По его мнению, именно опыт добровольной имитации крушения и последовавшего за этим одиночного плаванья является причиной травматизма, изменившего все в его жизни. То был опыт, который травматический невроз закрепил посредством бесконечного повторения. Но это объяснение Бомбара исключает все, что предшествовало его авантюре, а именно мотивы, благодаря которым он решился подвергнуть себя такому травматизму.

Я не думаю, что травматическое состояние тех, кто превращает себя в машину для изнуряющей гребли, является лишь следствием опыта одиночного плавания. В определенном числе случаев синдром «одинокого галерщика» должен предшествовать этому опыту, смысл которого в том, чтобы найти объект во враждебном окружении, в данном случае – в одиночном экстремальном заплыве, который превратит предшествующие страхи и диффузное безобъектное отчаяние во вполне понятное и объектное.

Отчаяние, описанное Бомбаром, – это состояние архаического страха, к которому стараются приблизиться те, кого манит этот вид подвигов, – спортсмены-марафонцы и экстремалы. Они хотят побороть и изгнать собственное состояние беспомощности (Hilflosigkeit), пережитое ими раньше, чтобы доказать, что, дойдя до края, когда, кажется, уже ничем нельзя себе помочь, это все-таки, несмотря ни на что, оказывается возможно. По всей видимости, именно спортсмены-экстремалы идут по пути замены своих некогда безысходных и бессмысленных страданий на вполне понятные архаические расстройства, дабы избавиться от первых.

Процессы самоуспокоения также являются необходимостью, навязанной отчаянием, а не объектным страхом. Оправданием для приведения их в действие всегда служит неинтегрируемое перевозбуждение, скрытый травматический невроз, который, кстати, может касаться лишь определенного сектора психической деятельности.

Существование процессов самоуспокоения является, с одной стороны, следствием недостаточности строения психической системы защиты от отчаяния и, с другой – провала материнской функции смягчения страхов своего ребенка. Они указывают на неспособность матери помочь своему ребенку переносить ее отсутствие, что ведет к усилению процесса самоуспокоения ради поддержки функции восприятия.

По-моему, процесс самоуспокоения представляет собой некий эрзац известной игры с катушкой, описанной Фрейдом, эрзац потому, что такая игра не состоялась и не смогла сохранить следы присутствия матери.

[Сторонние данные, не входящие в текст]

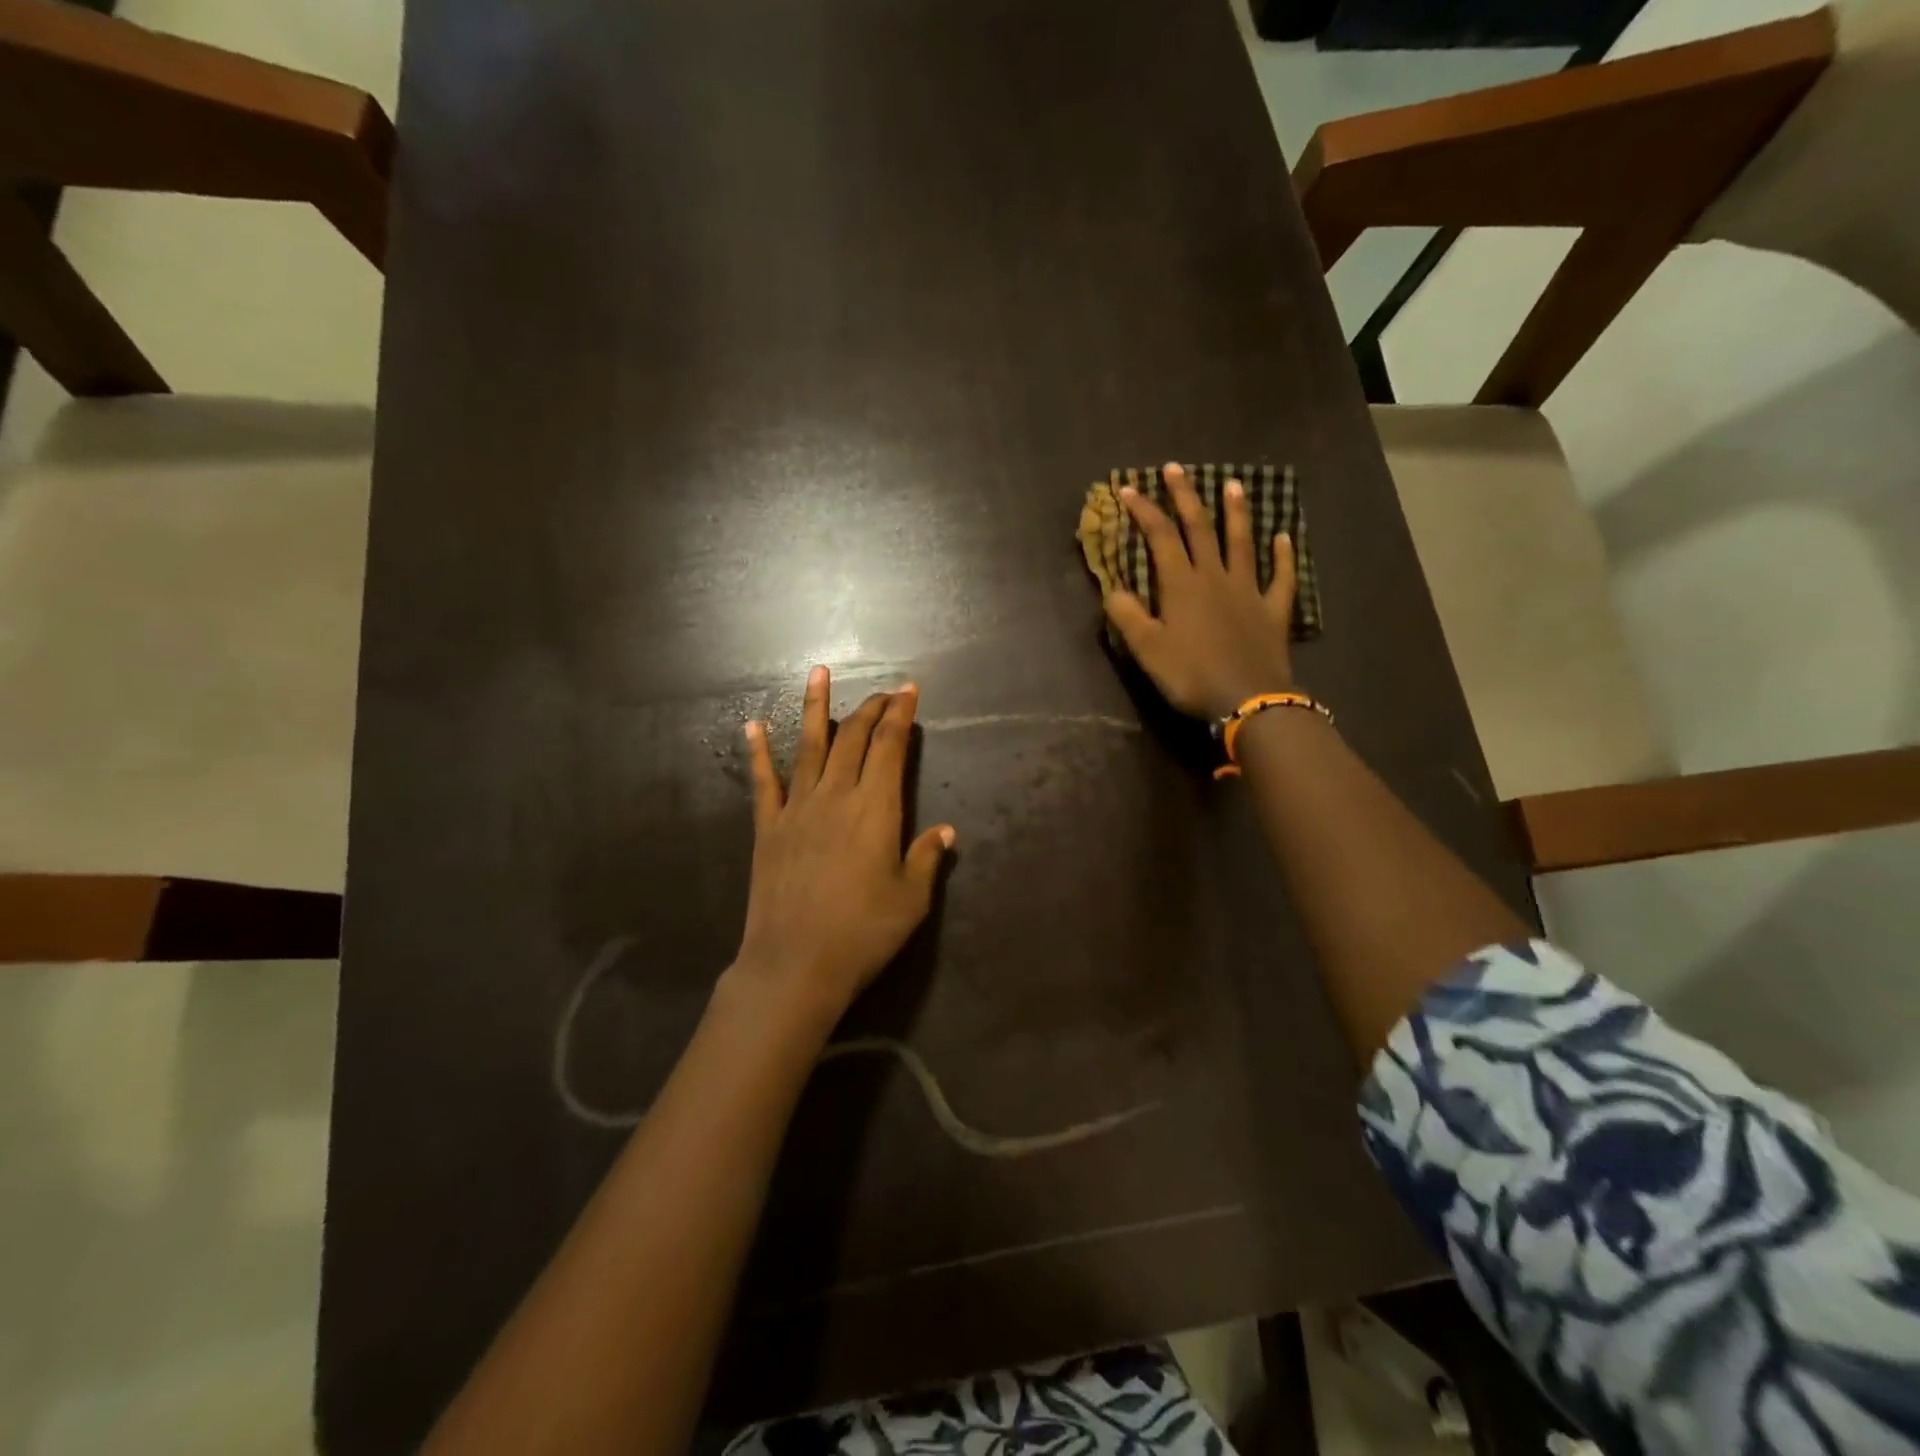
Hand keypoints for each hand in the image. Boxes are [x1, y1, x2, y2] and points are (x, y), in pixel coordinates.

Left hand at [728, 667, 955, 1025]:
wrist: (795, 964)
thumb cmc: (862, 933)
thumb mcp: (911, 900)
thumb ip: (927, 859)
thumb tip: (946, 831)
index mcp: (876, 809)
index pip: (891, 747)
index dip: (901, 715)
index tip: (909, 691)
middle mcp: (836, 796)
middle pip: (853, 738)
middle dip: (871, 708)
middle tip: (883, 691)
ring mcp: (797, 808)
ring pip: (808, 745)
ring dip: (815, 707)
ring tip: (818, 672)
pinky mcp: (768, 827)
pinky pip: (763, 781)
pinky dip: (758, 751)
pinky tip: (753, 725)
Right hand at [1102, 462, 1297, 720]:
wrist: (1248, 699)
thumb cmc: (1191, 674)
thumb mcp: (1146, 649)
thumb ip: (1127, 615)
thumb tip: (1112, 588)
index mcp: (1181, 584)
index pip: (1160, 536)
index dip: (1144, 510)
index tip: (1129, 489)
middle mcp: (1215, 577)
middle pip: (1199, 528)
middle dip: (1185, 497)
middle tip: (1176, 468)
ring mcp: (1248, 591)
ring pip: (1241, 543)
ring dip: (1235, 513)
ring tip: (1233, 485)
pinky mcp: (1272, 611)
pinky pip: (1280, 577)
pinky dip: (1283, 556)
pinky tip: (1284, 538)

Связь между смертью и эротизмом

Пример с Рокки позволяет рассмотреть процесс, ведущий к изменению применяемой им самоуспокоительной процедуры, и способ, при помощи которого осуществляется ее замена на ментализацию.

Рокки создает картотеку, которую заполняет фотографиями обложек музыкальных дисков с написанными на них названиями групп. Удовольствие, которое он получает от музыки, носит, скорее, вторичный характер, а настоящее удовольствие он, похоже, получает от созерцания изображений обложек, которые он охотно демонстрирует, и, показывая их мне, хочет, чтобы и я разделил с ним его чувства.

Почти все названия групп тяжелого рока и иллюстрации к их дискам отображают тему смерти. Вот некоторые красноречивые примеры этих названий: «Смерть», «Могила», «Суицидальные тенденции», «Скелет», «Разрушение», «Семья жертв».

В оформлении дисков присутствуют скелеты, головы мертвецов, покрытые касками, и живых мертвецов. Разлагающиеся трупы выходят из могил с угрожающим видом, а иногда они выходят прямиком из ада.

Рокки демонстрирует большую искусность в перерисовывании этих персонажей. Он приносит мне свои рисунки, однако совсем немного может рассказать о них. Зато он все больше и больше идентифицирует себя с этим музыкальным направлением. Он называет себя «тяжеловесом», то есть любителем тяжелого рока, и ищет встреч с другими тяжеловесами, легко узнаваемыми по знакам на одежде, прежде всего, по названиям музыкальных групп, отпечатанных на джинсах и куртках. Принимая во внимание, что означают эти названия, Рокки становится в некотором роде рекламным носителем смерти.